Given information

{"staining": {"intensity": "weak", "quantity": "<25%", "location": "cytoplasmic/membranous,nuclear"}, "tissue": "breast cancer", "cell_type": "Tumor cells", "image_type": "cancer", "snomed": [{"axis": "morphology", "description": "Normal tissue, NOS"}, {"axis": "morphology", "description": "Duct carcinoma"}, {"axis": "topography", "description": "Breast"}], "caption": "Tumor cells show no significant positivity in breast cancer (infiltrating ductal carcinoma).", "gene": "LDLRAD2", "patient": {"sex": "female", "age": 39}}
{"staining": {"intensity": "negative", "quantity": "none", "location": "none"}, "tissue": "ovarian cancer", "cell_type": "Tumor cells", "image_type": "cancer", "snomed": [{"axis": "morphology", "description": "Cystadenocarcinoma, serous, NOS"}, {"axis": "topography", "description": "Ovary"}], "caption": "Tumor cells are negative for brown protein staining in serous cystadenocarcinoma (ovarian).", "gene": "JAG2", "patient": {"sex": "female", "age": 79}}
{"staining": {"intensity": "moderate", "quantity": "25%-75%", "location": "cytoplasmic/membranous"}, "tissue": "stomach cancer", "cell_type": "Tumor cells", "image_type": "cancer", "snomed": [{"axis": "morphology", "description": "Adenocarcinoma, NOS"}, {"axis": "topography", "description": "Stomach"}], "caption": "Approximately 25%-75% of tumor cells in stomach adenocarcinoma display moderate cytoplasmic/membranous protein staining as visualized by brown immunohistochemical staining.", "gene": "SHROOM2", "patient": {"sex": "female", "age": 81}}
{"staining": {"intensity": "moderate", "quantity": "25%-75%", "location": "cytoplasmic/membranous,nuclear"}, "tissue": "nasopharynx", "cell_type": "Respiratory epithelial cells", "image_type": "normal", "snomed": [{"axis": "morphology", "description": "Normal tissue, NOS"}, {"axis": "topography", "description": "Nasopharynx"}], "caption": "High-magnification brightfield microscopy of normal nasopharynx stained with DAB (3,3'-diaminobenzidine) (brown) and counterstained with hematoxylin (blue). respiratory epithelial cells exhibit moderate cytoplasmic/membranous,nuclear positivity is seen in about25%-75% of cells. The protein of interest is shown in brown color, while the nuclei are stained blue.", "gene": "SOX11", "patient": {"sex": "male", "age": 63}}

Work instructions
Write out the listing above, keeping every word exactly.

Answer space
{"staining": {"intensity": "weak", "quantity": "<25%", "location": "cytoplasmic/membranous,nuclear"}, "tissue": "breast cancer", "cell_type": "Tumor cells", "image_type": "cancer", "snomed": [{"axis": "morphology", "description": "Normal tissue, NOS"}, {"axis": "morphology", "description": "Duct carcinoma"}, {"axis": "topography", "description": "Breast"}], "caption": "Tumor cells show no significant positivity in breast cancer (infiltrating ductal carcinoma).", "gene": "LDLRAD2", "patient": {"sex": "female", "age": 39}}
{"staining": {"intensity": "negative", "quantity": "none", "location": "none"}, "tissue": "ovarian cancer", "cell_type": "Tumor cells", "image_type": "cancer", "snomed": [{"axis": "morphology", "description": "Cystadenocarcinoma, serous, NOS"}, {"axis": "topography", "description": "Ovary"}], "caption": "Tumor cells are negative for brown protein staining in serous cystadenocarcinoma (ovarian).", "gene": "JAG2", "patient": {"sex": "female", "age": 79}}
{"staining": {"intensity": "moderate", "quantity": "25%-75%", "location": "cytoplasmic/membranous"}, "tissue": "stomach cancer", "cell_type": "Tumor cells", "image_type": "cancer", "snomed": [{"axis": "morphology", "description": "Adenocarcinoma, NOS"}, {"axis": "topography", "description": "Stomach"}], "caption": "Approximately 25%-75% of tumor cells in stomach adenocarcinoma display moderate cytoplasmic/membranous protein staining as visualized by brown immunohistochemical staining.", "gene": "SHROOM2", "patient": {"sex": "female", "age": 81}}
{"staining": {"intensity": "moderate", "quantity": "25%-75%", "location": "cytoplasmic/membranous,nuclear"}, "tissue": "nasopharynx", "cell_type": "Respiratory epithelial cells", "image_type": "normal", "snomed": [{"axis": "morphology", "description": "Normal tissue, NOS"}, {"axis": "topography", "description": "Nasopharynx"}], "caption": "High-magnification brightfield microscopy of normal nasopharynx stained with DAB (3,3'-diaminobenzidine) (brown) and counterstained with hematoxylin (blue). respiratory epithelial cells exhibit moderate cytoplasmic/membranous,nuclear positivity is seen in about25%-75% of cells. The protein of interest is shown in brown color, while the nuclei are stained blue.", "gene": "SOX11", "patient": {"sex": "male", "age": 63}}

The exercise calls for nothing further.